Bolton asks judge to throw out US suit over damning memoir

President Donald Trump's former National Security Adviser John Bolton asked a judge to throw out a government lawsuit seeking to seize profits from the sale of his tell-all memoir on the grounds that it illegally spills classified information.

The Justice Department is ignoring "core constitutional principles" by seeking to punish the former top Trump administration official "for publishing speech that is embarrassing to the president," Bolton said in the filing late Thursday in federal court in Washington.

The government aims to seize Bolton's $2 million book advance as well as any royalties he receives. "The Room Where It Happened: A White House Memoir," which went on sale June 23 describes Bolton's interactions with Trump during his 17-month stint on the job, portraying the president as reckless, selfish and being more concerned with his reelection than with the nation.

Bolton said he fulfilled his obligations under two non-disclosure agreements by having the book cleared for publication by a senior career government official. The U.S. never gave Bolton the final written clearance he allegedly needed, but Bolton claims the government was dragging its feet to prevent the book from going out.

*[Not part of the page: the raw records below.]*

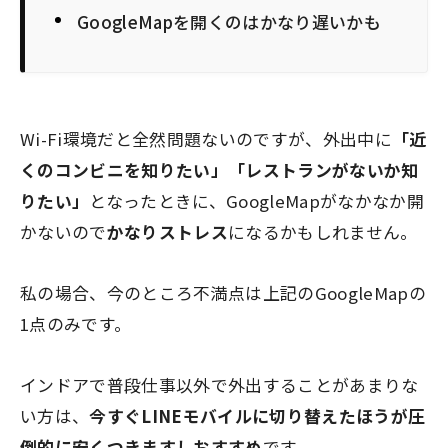
GoogleMapを開くのはかなり遅いかも
Wi-Fi環境だと全然問題ないのですが、外出中に
「近
くのコンビニを知りたい」「レストランがないか知
りたい」
となったときに、GoogleMapがなかなか開
かないので
かなりストレス
になるかもしれません。
私の場合、今のところ不満点は上記のGoogleMapの
1点のみです。
インドアで普段仕事以外で外出することがあまりな
い方は、
今すぐ
LINEモバイル
に切り替えたほうが圧
倒的に安くつきますしおすすめ
です。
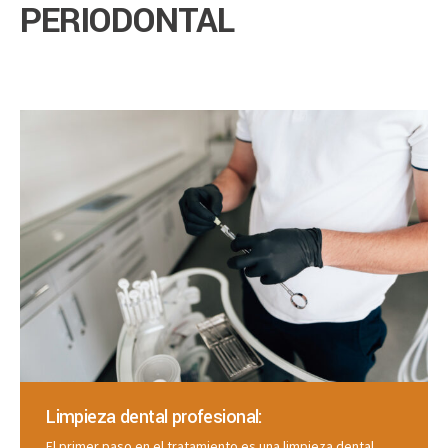
PERIODONTAL
Limpieza dental profesional:
El primer paso en el tratamiento es una limpieza dental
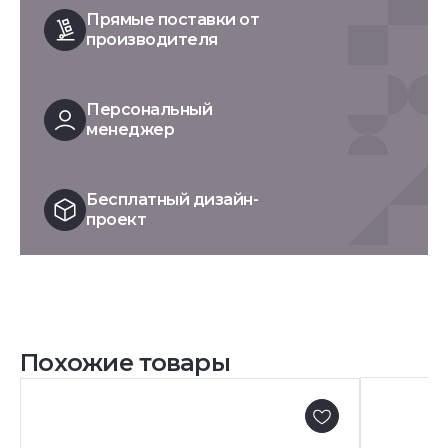
Прямые поставки от
производителя
Персональный
менеджер
Бесплатный дизайн-
проект
Похожие товары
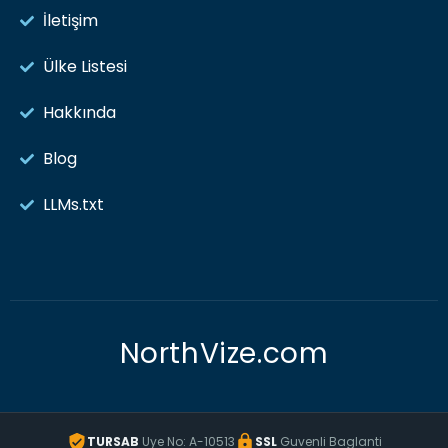
İletişim
Ülke Listesi
Hakkında
Blog
LLMs.txt
NorthVize.com
TURSAB
Uye No: A-10513
SSL
Guvenli Baglanti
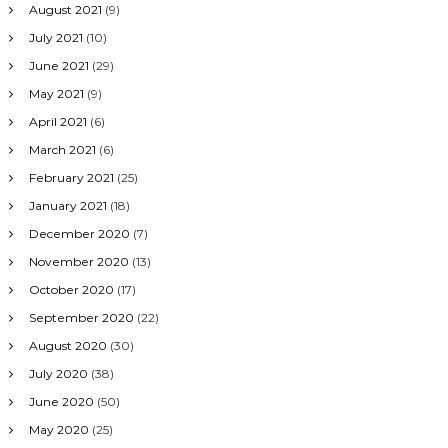
August 2021
(9)
July 2021
(10)
June 2021
(29)
May 2021
(9)
April 2021
(6)
March 2021
(6)
February 2021
(25)
January 2021
(18)
December 2020
(7)
November 2020
(13)
October 2020
(17)
September 2020
(22)
August 2020
(30)
July 2020
(38)
June 2020
(50)
May 2020
(25)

The book's publisher, Simon & Schuster Inc., this week released another damning memoir about Trump written by his niece, Mary Trump, after a failed court fight to stop it that was brought by the president's brother, Robert Trump. That book also condemns the president's behavior and policies. The White House has strongly and repeatedly denied the allegations in both books.

Bolton's filing quotes a U.S. Founding Father, James Madison, discussing freedom of speech and government restrictions on printing in 1800, arguing that punishing political speech after publication would have the same effect as trying to stop the presses. "It would seem a mockery to say, that no law should be passed, preventing publications from being made, but that laws might be passed for punishing them in case they should be made," Madison wrote.

U.S. District Judge Royce Lamberth last month rejected the government's last-ditch attempt to block the publication on national security grounds. But Lamberth slammed Bolton for gambling with national security and going ahead with the book before getting final clearance.

"He has exposed his country to harm and himself to civil (and potentially criminal) liability," the judge wrote. "But these facts do not control the motion before the court. The government has failed."